CHRIS OH: Plays
Chris Oh's first solo exhibition which draws on the allusion of Old Master paintings and drawings. References to Leonardo Da Vinci, Sofonisba Anguissola, Dieric Bouts, Jean-Auguste-Dominique Ingres, Caravaggio, Cristofano Allori, Gustave Courbet and the Fayum mummy portraits of Ancient Egypt abound; in Oh's work, these historical images are imitated and re-interpreted on shoes, clothes, sleeping bags, pillow cases, and other wearable, and often discardable, consumer goods.
Fortnight Institute is pleased to present PLAYS, Chris Oh's first solo exhibition which draws on the allusion of Old Master paintings and drawings. References to Leonardo Da Vinci, Sofonisba Anguissola, Dieric Bouts, Jean-Auguste-Dominique Ingres, Caravaggio, Cristofano Allori, Gustave Courbet and the Fayum mummy portraits of Ancient Egypt abound; in Oh's work, these historical images are imitated and re-interpreted on shoes, clothes, sleeping bags, pillow cases, and other wearable, and often discardable, consumer goods.
The resulting works, which are both droll and eerie, trouble our expectations of how art objects -- particularly those belonging to the revered annals across art history -- should perform. Can they be re-animated? Made illogical? Oh's work, which has immense technical proficiency, courts a strange dissonance: how are we to regard these portraits -- da Vinci's "Head of a Virgin," or a portrait of a countess painted by Ingres -- on Oh's own towels, napkins, and sneaker insoles? The paintings seem to offer as much a commentary on access as they do on capital and cultural value.
Oh doesn't simply reproduce: he edits and modifies. In his piece "Dirge," which references Caravaggio's elegiac "Medusa" from c. 1595-98, Oh provides the severed Medusa a body (many of his works examine the female subject and protagonist).
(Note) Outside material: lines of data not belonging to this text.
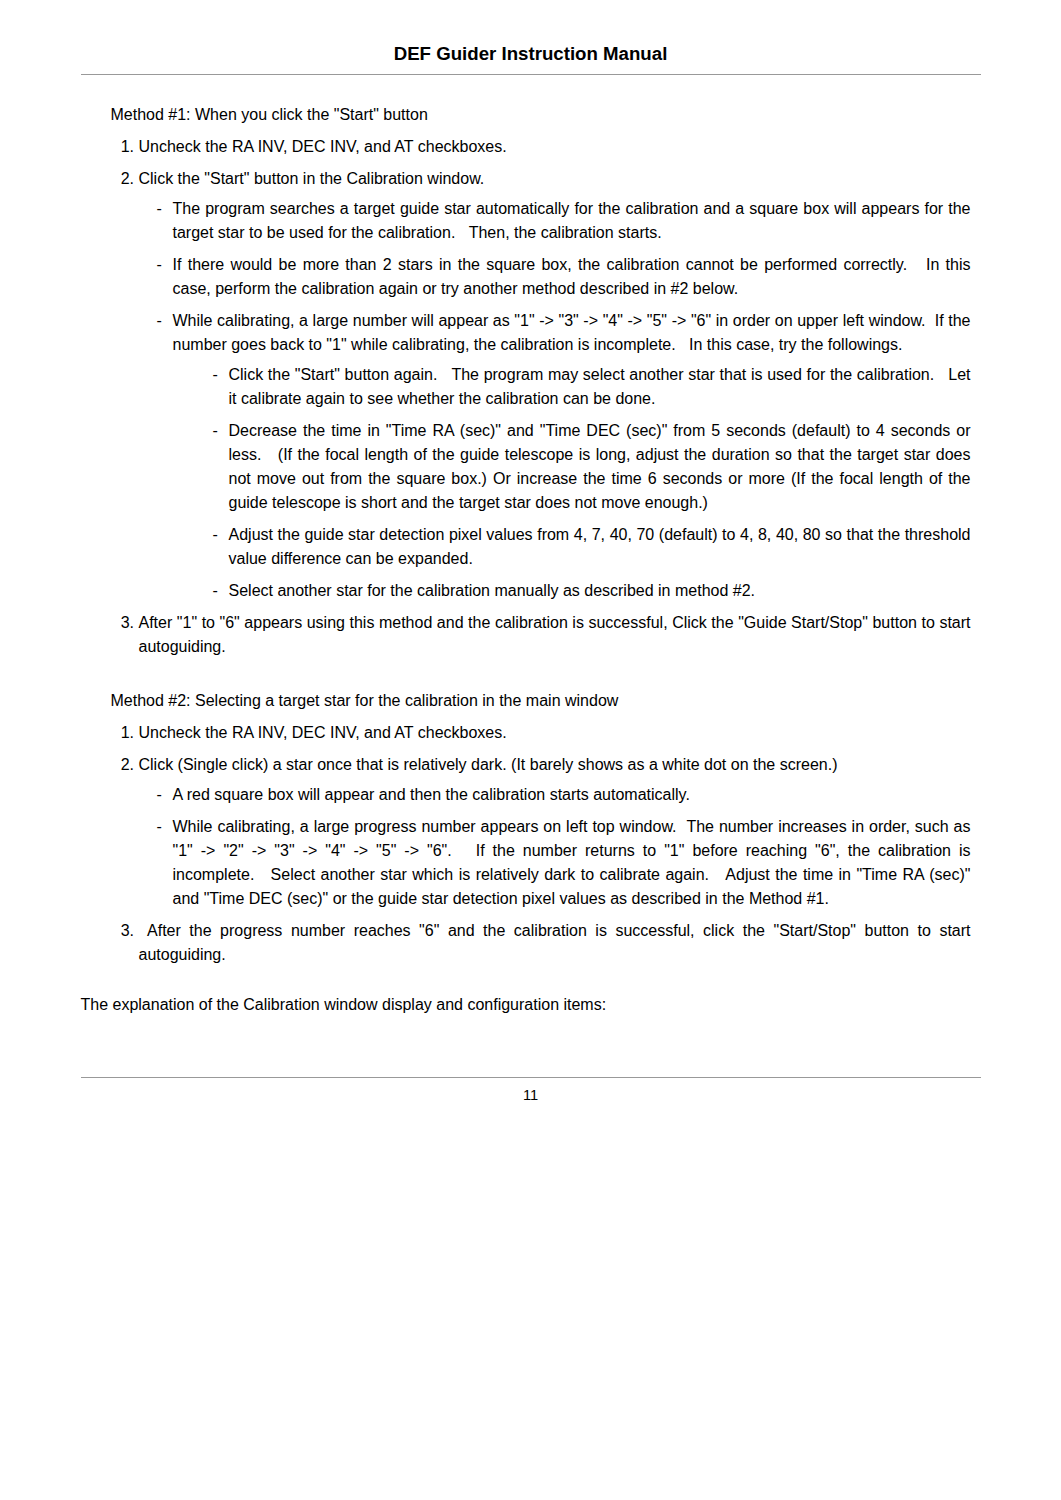DEF Guider Instruction Manual
Method #1: When you click the "Start" button
Uncheck the RA INV, DEC INV, and AT checkboxes.
Click the "Start" button in the Calibration window.
The program searches a target guide star automatically for the calibration and a square box will appears for the target star to be used for the calibration. Then, the calibration starts.
If there would be more than 2 stars in the square box, the calibration cannot be performed correctly. In this case, perform the calibration again or try another method described in #2 below.
While calibrating, a large number will appear as "1" -> "3" -> "4" -> "5" -> "6" in order on upper left window. If the number goes back to "1" while calibrating, the calibration is incomplete. In this case, try the followings.
Click the "Start" button again. The program may select another star that is used for the calibration. Let it calibrate again to see whether the calibration can be done.
Decrease the time in "Time RA (sec)" and "Time DEC (sec)" from 5 seconds (default) to 4 seconds or less. (If the focal length of the guide telescope is long, adjust the duration so that the target star does not move out from the square box.) Or increase the time 6 seconds or more (If the focal length of the guide telescope is short and the target star does not move enough.)
Adjust the guide star detection pixel values from 4, 7, 40, 70 (default) to 4, 8, 40, 80 so that the threshold value difference can be expanded.
Select another star for the calibration manually as described in method #2.
After "1" to "6" appears using this method and the calibration is successful, Click the "Guide Start/Stop" button to start autoguiding.
Method #2: Selecting a target star for the calibration in the main window
Uncheck the RA INV, DEC INV, and AT checkboxes.
Click (Single click) a star once that is relatively dark. (It barely shows as a white dot on the screen.)
A red square box will appear and then the calibration starts automatically.
While calibrating, a large progress number appears on left top window. The number increases in order, such as "1" -> "2" -> "3" -> "4" -> "5" -> "6". If the number returns to "1" before reaching "6", the calibration is incomplete. Select another star which is relatively dark to calibrate again. Adjust the time in "Time RA (sec)" and "Time DEC (sec)" or the guide star detection pixel values as described in the Method #1.
After the progress number reaches "6" and the calibration is successful, click the "Start/Stop" button to start autoguiding.
The explanation of the Calibration window display and configuration items:
11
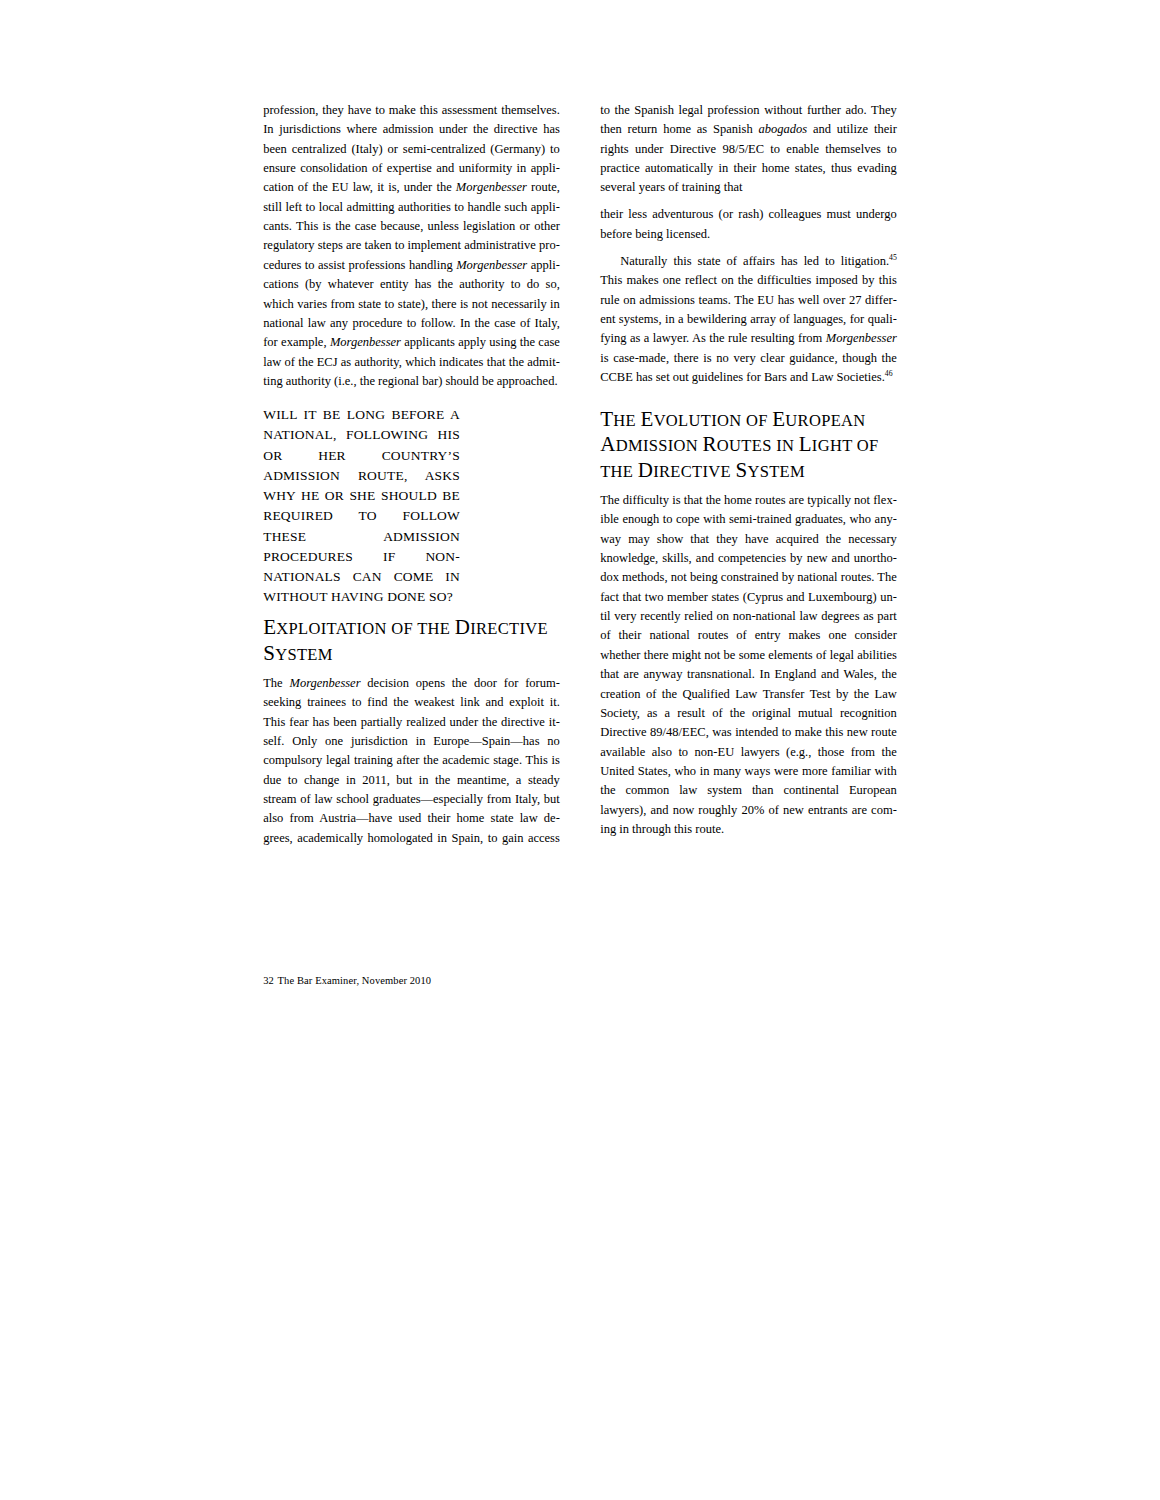profession, they have to make this assessment themselves. In jurisdictions where admission under the directive has been centralized (Italy) or semi-centralized (Germany) to ensure consolidation of expertise and uniformity in application of the EU law, it is, under the Morgenbesser route, still left to local admitting authorities to handle such applicants. This is the case because, unless legislation or other regulatory steps are taken to implement administrative procedures to assist professions handling Morgenbesser applications (by whatever entity has the authority to do so, which varies from state to state), there is not necessarily in national law any procedure to follow. In the case of Italy, for example, Morgenbesser applicants apply using the case law of the ECJ as authority, which indicates that the admitting authority (i.e., the regional bar) should be approached.
Will it be long before a national, following his or her country’s admission route, asks why he or she should be required to follow these admission procedures if non-nationals can come in without having done so?
Exploitation of the Directive System
The Morgenbesser decision opens the door for forum-seeking trainees to find the weakest link and exploit it. This fear has been partially realized under the directive itself. Only one jurisdiction in Europe—Spain—has no compulsory legal training after the academic stage. This is due to change in 2011, but in the meantime, a steady stream of law school graduates—especially from Italy, but also from Austria—have used their home state law degrees, academically homologated in Spain, to gain access to the Spanish legal profession without further ado. They then return home as Spanish abogados and utilize their rights under Directive 98/5/EC to enable themselves to practice automatically in their home states, thus evading several years of training that
their less adventurous (or rash) colleagues must undergo before being licensed.
Naturally this state of affairs has led to litigation.45 This makes one reflect on the difficulties imposed by this rule on admissions teams. The EU has well over 27 different systems, in a bewildering array of languages, for qualifying as a lawyer. As the rule resulting from Morgenbesser is case-made, there is no very clear guidance, though the CCBE has set out guidelines for Bars and Law Societies.46
The Evolution of European Admission Routes in Light of the Directive System
The difficulty is that the home routes are typically not flexible enough to cope with semi-trained graduates, who anyway may show that they have acquired the necessary knowledge, skills, and competencies by new and unorthodox methods, not being constrained by national routes. The fact that two member states (Cyprus and Luxembourg) until very recently relied on non-national law degrees as part of their national routes of entry makes one consider whether there might not be some elements of legal abilities that are anyway transnational. In England and Wales, the creation of the Qualified Law Transfer Test by the Law Society, as a result of the original mutual recognition Directive 89/48/EEC, was intended to make this new route available also to non-EU lawyers (e.g., those from the United States, who in many ways were more familiar with the common law system than continental European lawyers), and now roughly 20% of new entrants are coming in through this route.
32 The Bar Examiner, November 2010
In "Styx," Oh has allowed the folds of the pillowcase to erase portions of the crying figure of "Mater Dolorosa" by Dieric Bouts; they act at once to mime the tears and erase her already minimal figure.
For Oh, PLAYS takes on a double standard: the title references a theatrical production -- full of deliberate blocking, staging, and costumery -- and its opposite, a kind of playfulness, or surprising joke.